The positive test was the first infection detected among athletes arriving at the Tokyo Olympics.
A member of the Ugandan Olympic team tested positive for coronavirus and was banned from entering Japan, the first infection detected among athletes arriving at the Tokyo Games in five weeks.
The other eight members of the team left early Sunday with a rented bus to the host city of Osaka in central Japan, where cases of COVID-19 are still being reported.
Yasutoshi Nishimura, a minister in charge of economic policy, told NHK TV on Sunday that the government was studying what had happened to border controls.
The athletes, who arrived at Tokyo’s Narita Airport on Saturday afternoon, were completely vaccinated with AstraZeneca spikes and tested negative for PCR before boarding, the Asahi newspaper reported, citing an anonymous official. of the cabinet secretary.
The team member who tested positive was not identified.
NHK said the individual will be housed in a government-designated facility.
Critics have raised serious questions about the risks of holding the Olympics amid a pandemic.

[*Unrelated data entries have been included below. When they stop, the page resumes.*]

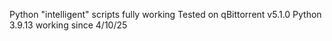 Python "intelligent" scripts fully working 
Tested on qBittorrent v5.1.0 Python 3.9.13
working since 4/10/25
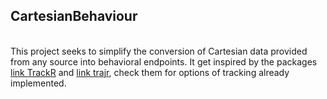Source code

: ## CartesianBehaviour
<br>
This project seeks to simplify the conversion of Cartesian data provided from any source into behavioral endpoints. It get inspired by the packages <a href="https://swarm-lab.github.io/trackR/">link TrackR</a> and <a href="https://github.com/JimMcL/trajr">link trajr</a>, check them for options of tracking already implemented.
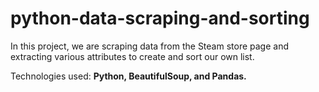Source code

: # python-data-scraping-and-sorting
In this project, we are scraping data from the Steam store page and extracting various attributes to create and sort our own list.

Technologies used: **Python, BeautifulSoup, and Pandas.**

But the International Olympic Committee (IOC), Tokyo organizers and the Japanese government insist the Games can be held safely.
“Let’s all wait a minute,” opposition lawmaker Renho said on his Twitter account. “Nine people arrived this time. For the Olympics, 100,000 people will arrive. It’s not time to talk about how it will be a moving experience for our children.
Japan requires a fortnight of two weeks for arrivals abroad, but the Olympic team is not subject to the same border controls.
Organizers are expected to decide on Monday to allow some local fans in the stands. Mass public observation plans in Tokyo were canceled on Saturday.
Overseas fans were banned several months ago. Before the pandemic, Japan relied on the Olympics to get spending on tourism and booming consumers.
The Ugandan team was the second, after the Australian women’s softball team, to reach the Olympics, which open on July 23rd.
Uganda sees an alarming increase in COVID-19 variants and has just tightened blockade measures. About 590 deaths have been reported, probably a lower number, given the paucity of evidence.
In Japan, the state of emergency ends on Sunday to curb the spread of the virus in Tokyo, Osaka and other urban areas, although daily cases continue to grow by several hundred.
There have been no blockades in Japan. The so-called emergencies, which have lasted most of this year, focus on having restaurants and shops closed early, limiting the size of people to places and asking people for social distance, working from home and wearing masks. .
The vaccination rate in Japan is the slowest among developed countries, with approximately 6% of the population fully vaccinated. While the progressive release is on the rise, most people are likely to be fully vaccinated before the Olympics.
More than 14,000 people have died from coronavirus in Japan.